YOUR TASK. Reproduce the records below exactly, but only between the lines holding "Image 2, 168" and "Image 3, 336", inclusive.
####
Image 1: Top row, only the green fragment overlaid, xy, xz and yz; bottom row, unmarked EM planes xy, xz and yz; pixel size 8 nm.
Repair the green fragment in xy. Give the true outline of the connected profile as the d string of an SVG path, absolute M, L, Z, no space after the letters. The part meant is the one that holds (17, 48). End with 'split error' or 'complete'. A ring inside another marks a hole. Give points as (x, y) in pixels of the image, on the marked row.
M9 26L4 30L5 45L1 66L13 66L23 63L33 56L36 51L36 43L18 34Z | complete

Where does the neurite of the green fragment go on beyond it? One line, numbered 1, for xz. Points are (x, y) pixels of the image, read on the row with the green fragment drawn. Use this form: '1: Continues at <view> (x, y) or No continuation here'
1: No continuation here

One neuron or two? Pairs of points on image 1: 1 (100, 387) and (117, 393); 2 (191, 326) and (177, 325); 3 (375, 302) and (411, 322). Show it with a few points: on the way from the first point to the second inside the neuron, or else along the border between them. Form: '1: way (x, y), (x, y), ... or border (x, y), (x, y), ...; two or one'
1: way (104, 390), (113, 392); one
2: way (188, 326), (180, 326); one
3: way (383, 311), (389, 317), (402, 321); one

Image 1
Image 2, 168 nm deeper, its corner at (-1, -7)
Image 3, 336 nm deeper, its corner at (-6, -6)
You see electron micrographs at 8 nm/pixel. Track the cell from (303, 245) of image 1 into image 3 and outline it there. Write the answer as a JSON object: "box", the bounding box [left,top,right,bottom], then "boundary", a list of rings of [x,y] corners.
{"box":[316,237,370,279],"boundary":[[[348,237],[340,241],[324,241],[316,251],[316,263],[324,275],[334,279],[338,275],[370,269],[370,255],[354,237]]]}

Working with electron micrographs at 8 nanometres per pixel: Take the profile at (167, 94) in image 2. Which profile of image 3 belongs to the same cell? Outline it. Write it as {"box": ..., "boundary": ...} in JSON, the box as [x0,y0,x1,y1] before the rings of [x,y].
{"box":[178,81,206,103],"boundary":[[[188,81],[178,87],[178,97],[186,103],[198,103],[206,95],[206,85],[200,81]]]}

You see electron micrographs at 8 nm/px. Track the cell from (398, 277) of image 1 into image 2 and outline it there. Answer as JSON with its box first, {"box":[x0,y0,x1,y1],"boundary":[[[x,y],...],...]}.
####
RESPONSE TO THE TASK.
Image 2, 168 nm deeper, its corner at (-1, -7)
Image 3, 336 nm deeper, its corner at (-6, -6)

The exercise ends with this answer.